DATASET RECORDS »
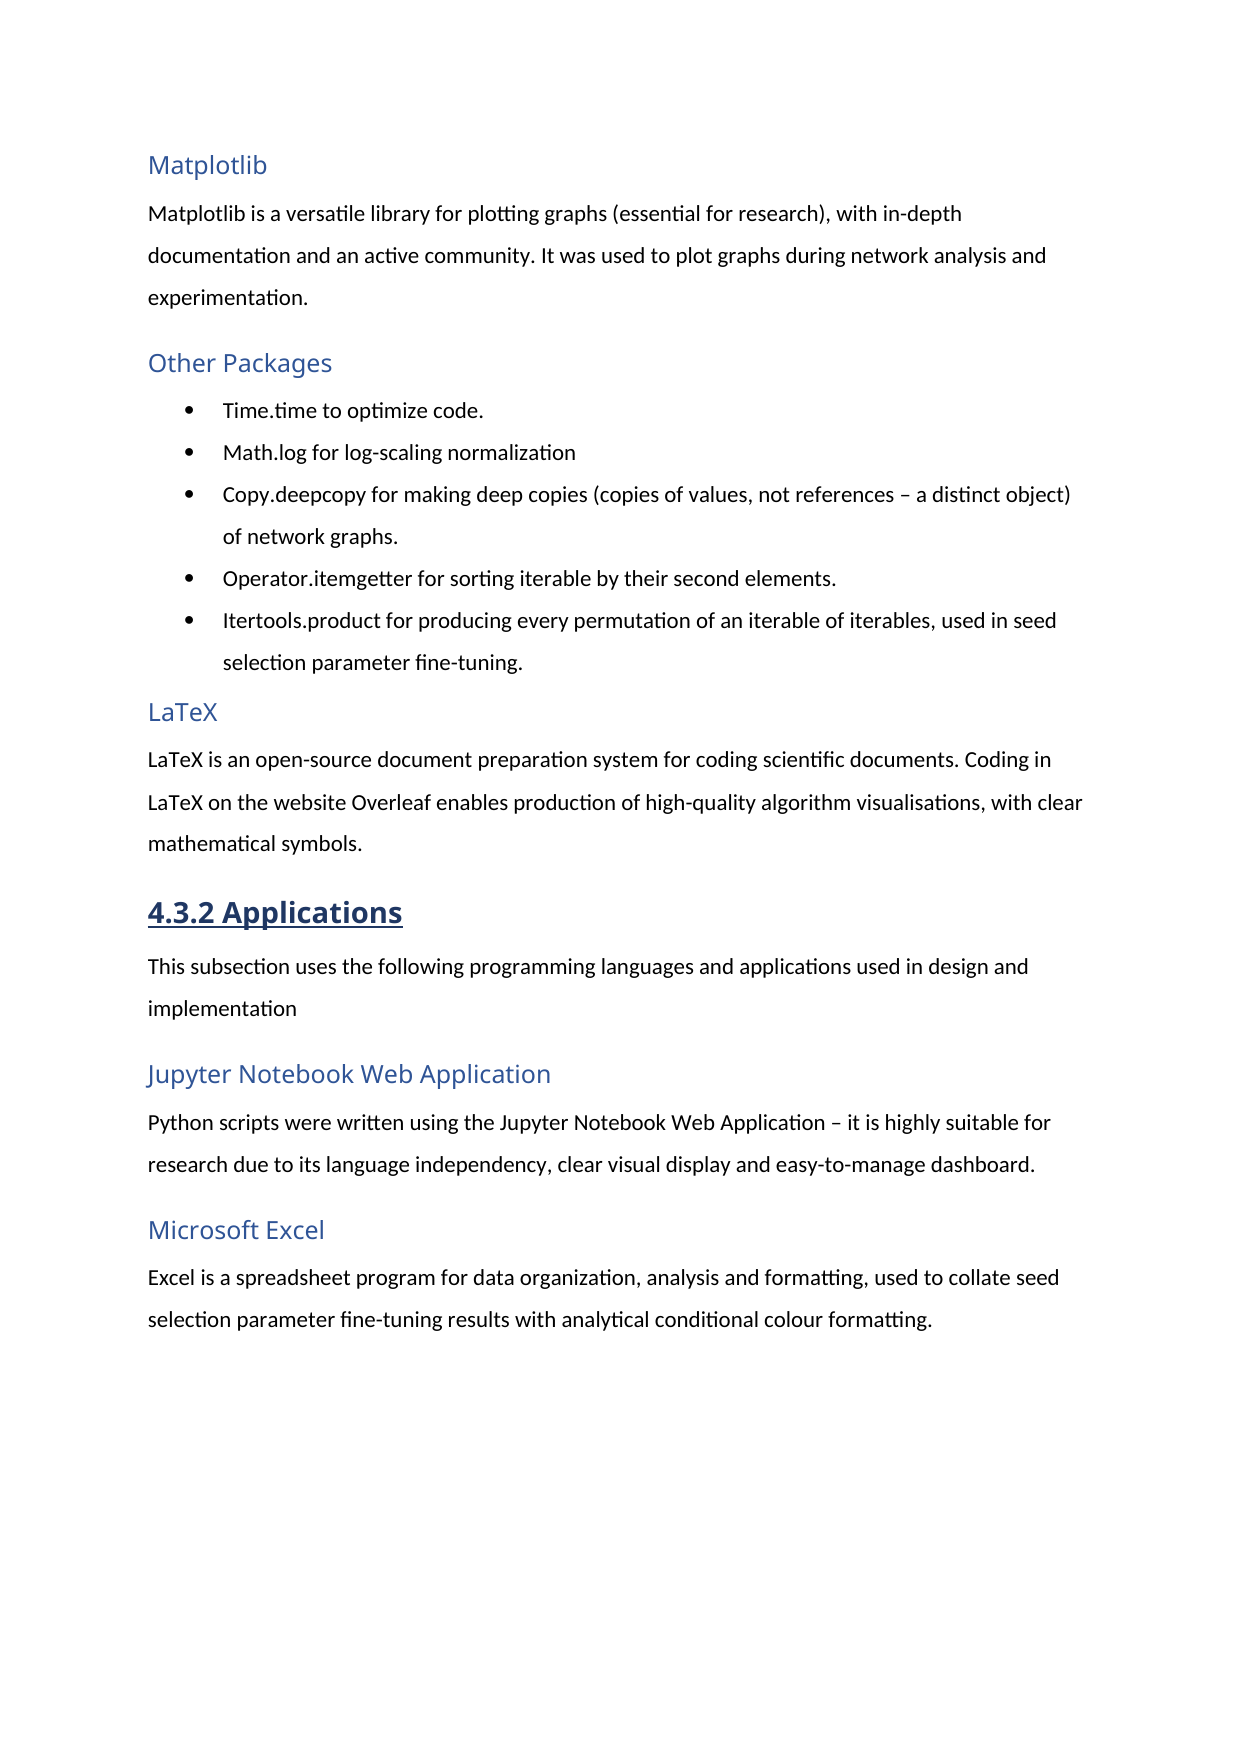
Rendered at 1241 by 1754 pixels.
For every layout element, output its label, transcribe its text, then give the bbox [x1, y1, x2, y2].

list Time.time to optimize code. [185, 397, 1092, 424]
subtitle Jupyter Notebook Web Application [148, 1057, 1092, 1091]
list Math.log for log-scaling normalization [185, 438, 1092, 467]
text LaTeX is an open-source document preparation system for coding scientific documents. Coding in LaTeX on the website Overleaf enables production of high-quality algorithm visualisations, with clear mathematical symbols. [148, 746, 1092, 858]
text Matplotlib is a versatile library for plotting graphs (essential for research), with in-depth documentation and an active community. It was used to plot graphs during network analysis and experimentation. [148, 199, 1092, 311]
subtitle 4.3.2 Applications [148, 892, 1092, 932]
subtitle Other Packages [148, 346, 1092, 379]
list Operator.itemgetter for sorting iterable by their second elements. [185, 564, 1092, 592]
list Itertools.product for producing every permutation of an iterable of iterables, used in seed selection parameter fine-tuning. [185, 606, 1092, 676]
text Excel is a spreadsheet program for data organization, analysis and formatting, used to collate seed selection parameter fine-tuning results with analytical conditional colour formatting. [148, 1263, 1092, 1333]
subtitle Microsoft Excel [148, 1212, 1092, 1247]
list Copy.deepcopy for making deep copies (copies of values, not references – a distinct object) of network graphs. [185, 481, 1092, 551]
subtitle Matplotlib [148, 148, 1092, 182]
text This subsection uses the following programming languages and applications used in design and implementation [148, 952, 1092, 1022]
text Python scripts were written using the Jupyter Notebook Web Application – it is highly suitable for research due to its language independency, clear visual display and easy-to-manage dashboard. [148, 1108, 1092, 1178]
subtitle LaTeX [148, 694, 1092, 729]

---

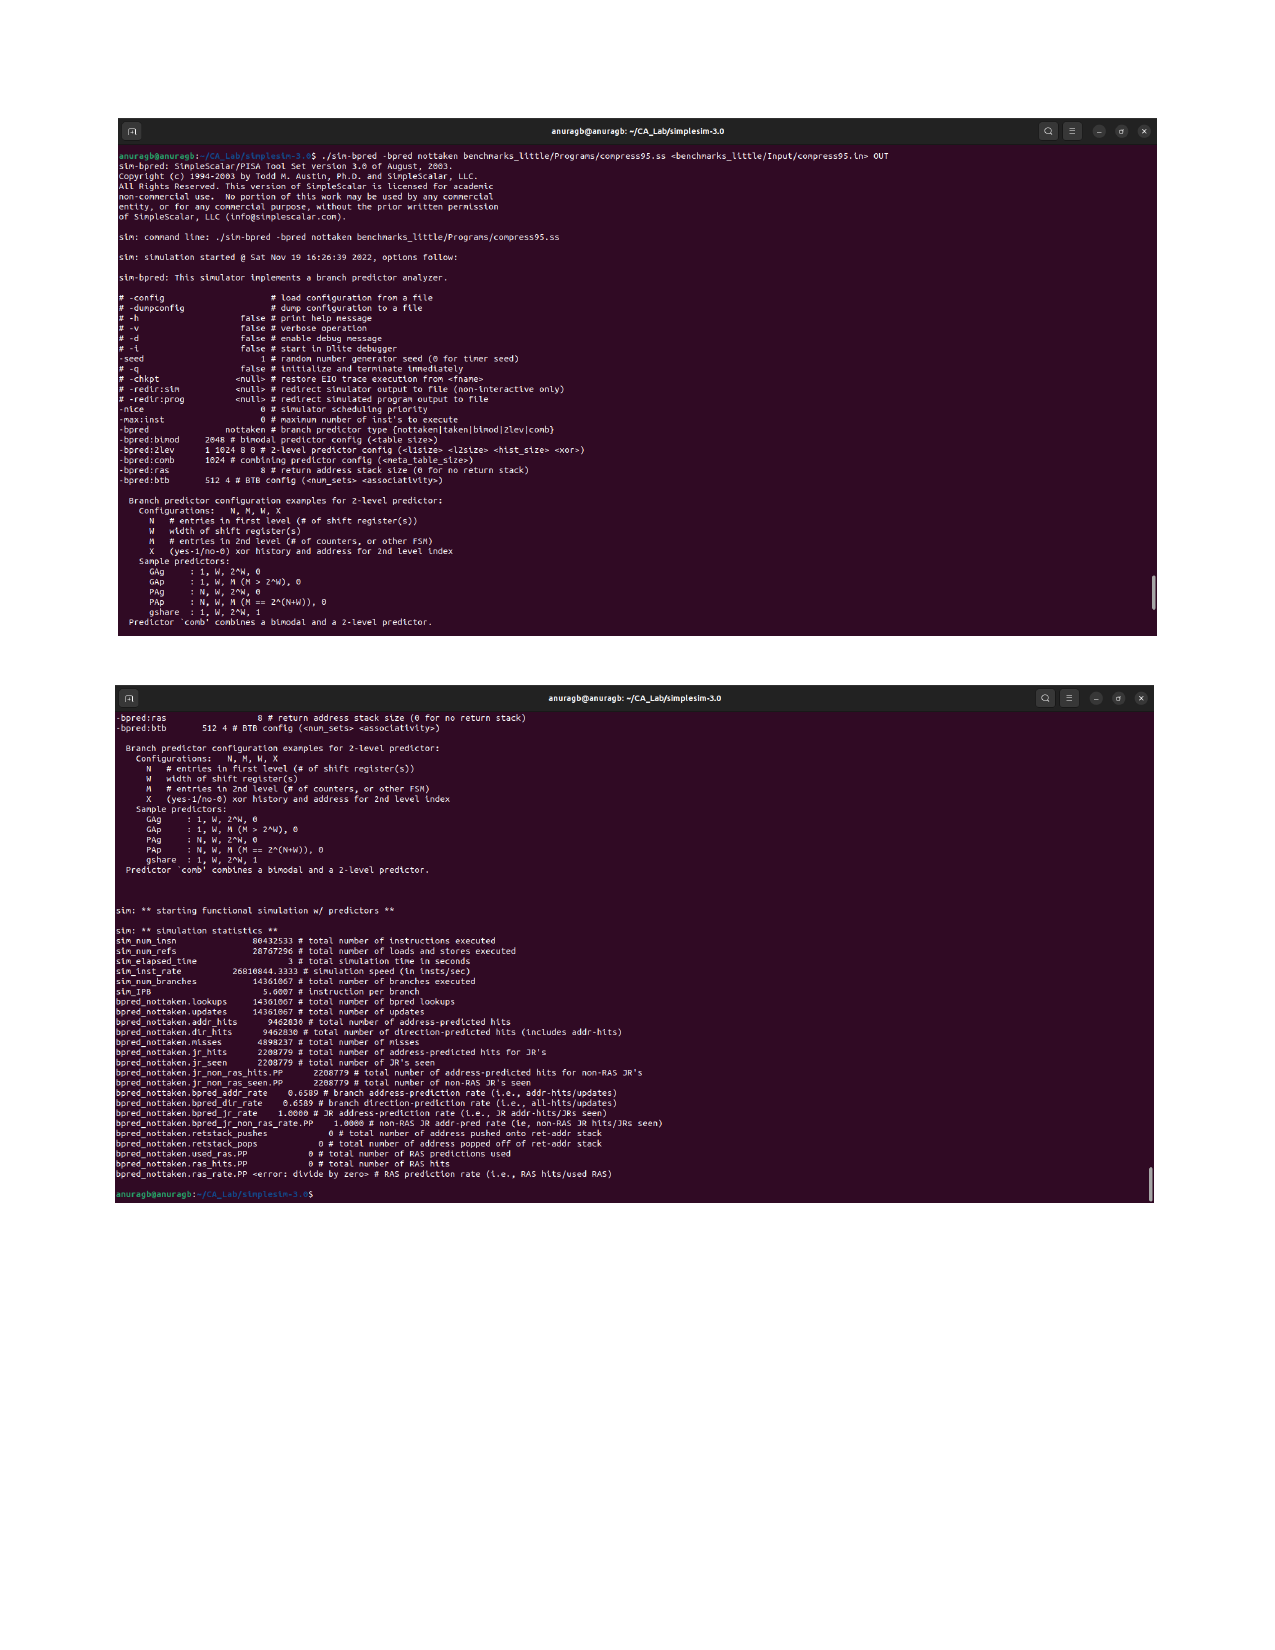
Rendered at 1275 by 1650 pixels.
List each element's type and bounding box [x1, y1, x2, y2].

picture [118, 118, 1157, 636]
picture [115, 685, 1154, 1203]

GOAL » Swap "Overleaf" for "ShareLaTeX" in the listing lines starting at the one containing "Rendered at 1241 by 1754 pixels." and ending at the one containing "subtitle LaTeX [148, 694, 1092, 729]", leaving everything else as it is. Return only those lines.

RESPONSE BELOW »
Rendered at 1241 by 1754 pixels.
For every layout element, output its label, transcribe its text, then give the bbox [x1, y1, x2, y2].

list Time.time to optimize code. [185, 397, 1092, 424]
subtitle Jupyter Notebook Web Application [148, 1057, 1092, 1091]
list Math.log for log-scaling normalization [185, 438, 1092, 467]
text LaTeX is an open-source document preparation system for coding scientific documents. Coding in LaTeX on the website ShareLaTeX enables production of high-quality algorithm visualisations, with clear mathematical symbols. [148, 746, 1092, 858]
text Matplotlib is a versatile library for plotting graphs (essential for research), with in-depth documentation and an active community. It was used to plot graphs during network analysis and experimentation. [148, 199, 1092, 311]
subtitle 4.3.2 Applications [148, 892, 1092, 932]
subtitle Other Packages [148, 346, 1092, 379]
list Operator.itemgetter for sorting iterable by their second elements. [185, 564, 1092, 592]
list Itertools.product for producing every permutation of an iterable of iterables, used in seed selection parameter fine-tuning. [185, 606, 1092, 676]
text Excel is a spreadsheet program for data organization, analysis and formatting, used to collate seed selection parameter fine-tuning results with analytical conditional colour formatting. [148, 1263, 1092, 1333]
subtitle Microsoft Excel [148, 1212, 1092, 1247]
list Copy.deepcopy for making deep copies (copies of values, not references – a distinct object) of network graphs. [185, 481, 1092, 551]
subtitle Matplotlib [148, 148, 1092, 182]
text This subsection uses the following programming languages and applications used in design and implementation [148, 952, 1092, 1022]
text Python scripts were written using the Jupyter Notebook Web Application – it is highly suitable for research due to its language independency, clear visual display and easy-to-manage dashboard. [148, 1108, 1092, 1178]
subtitle LaTeX [148, 694, 1092, 729]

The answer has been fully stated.